▶ _WHAT YOU SHOULD DO_:
In the data below, find every line with the word "label" and copy it.

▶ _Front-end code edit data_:
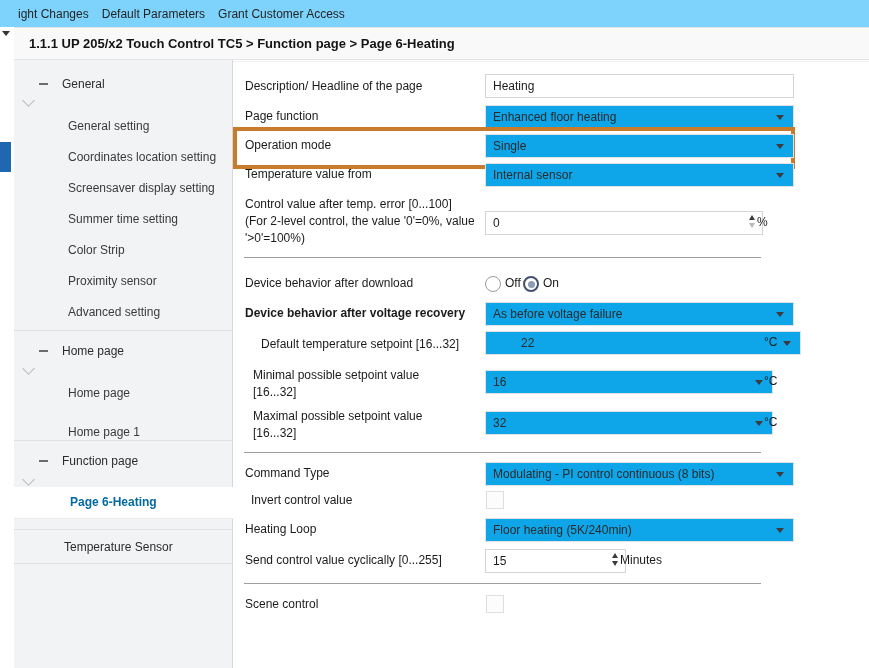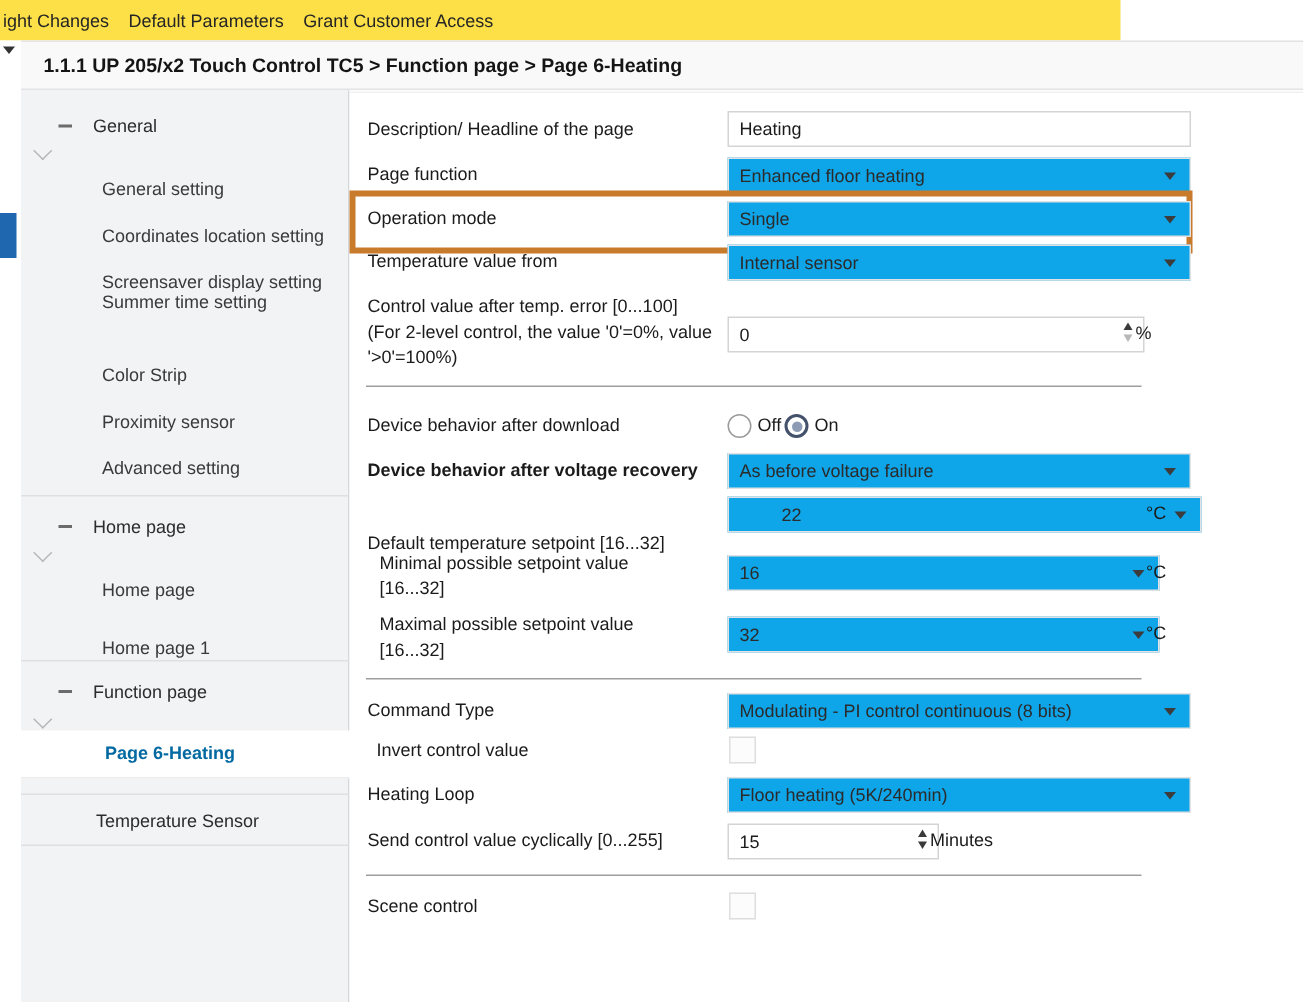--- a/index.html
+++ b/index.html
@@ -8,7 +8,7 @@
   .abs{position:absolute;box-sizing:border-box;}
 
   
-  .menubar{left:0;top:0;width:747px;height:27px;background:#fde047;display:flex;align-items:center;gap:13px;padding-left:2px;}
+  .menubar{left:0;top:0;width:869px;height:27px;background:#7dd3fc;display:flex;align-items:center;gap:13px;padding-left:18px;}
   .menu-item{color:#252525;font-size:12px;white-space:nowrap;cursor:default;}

---

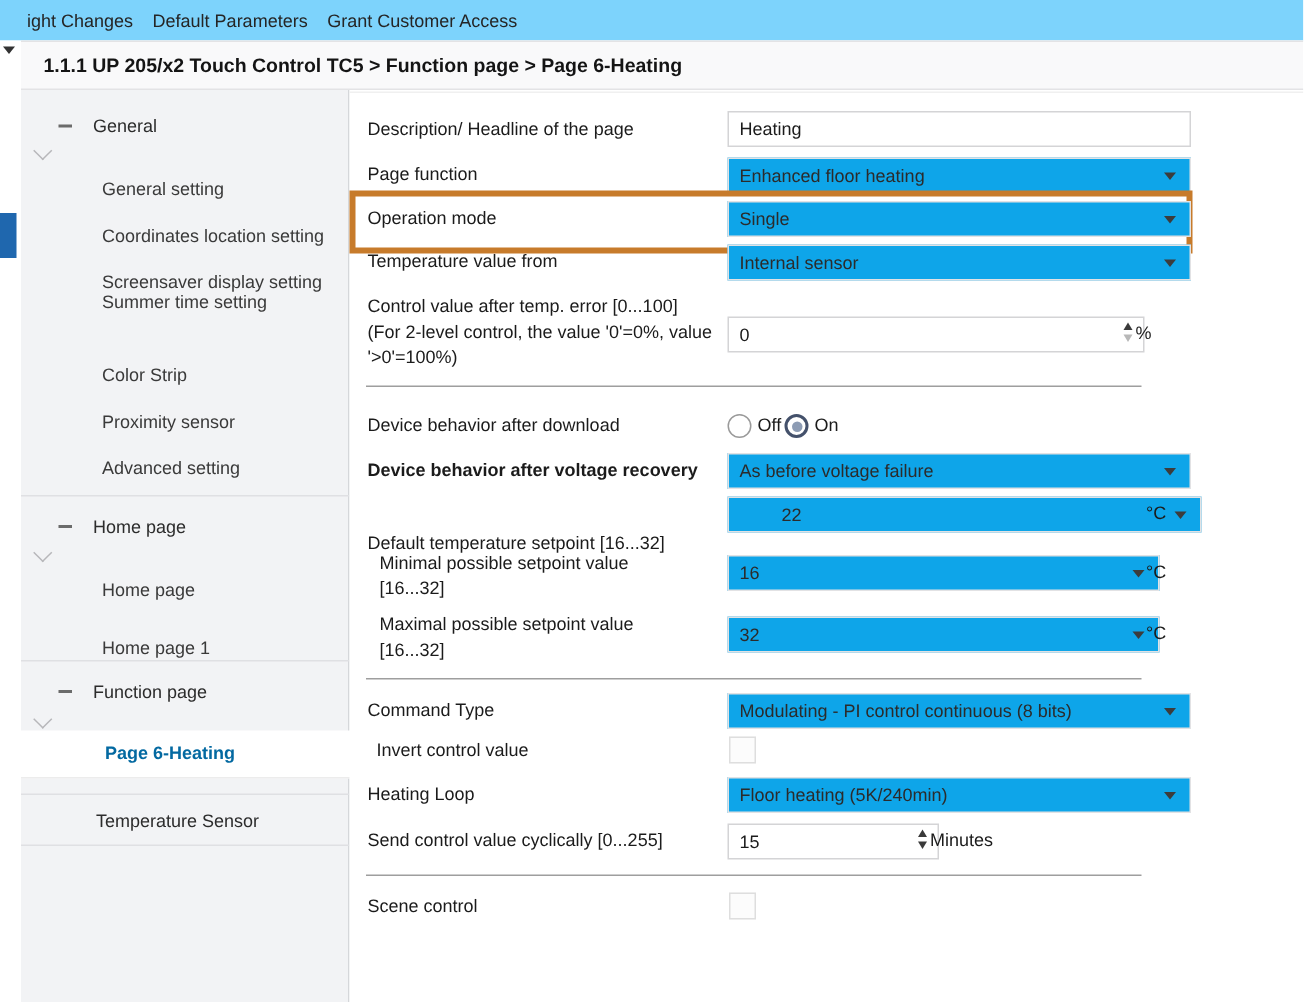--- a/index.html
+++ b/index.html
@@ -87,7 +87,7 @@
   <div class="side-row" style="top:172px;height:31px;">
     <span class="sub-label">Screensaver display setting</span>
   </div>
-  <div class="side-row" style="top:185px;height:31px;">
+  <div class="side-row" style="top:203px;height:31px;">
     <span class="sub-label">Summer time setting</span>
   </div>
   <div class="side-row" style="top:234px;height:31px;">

▶ _TASK OUTPUT_:
     <span class="sub-label">Screensaver display setting</span>
     <span class="sub-label">Summer time setting</span>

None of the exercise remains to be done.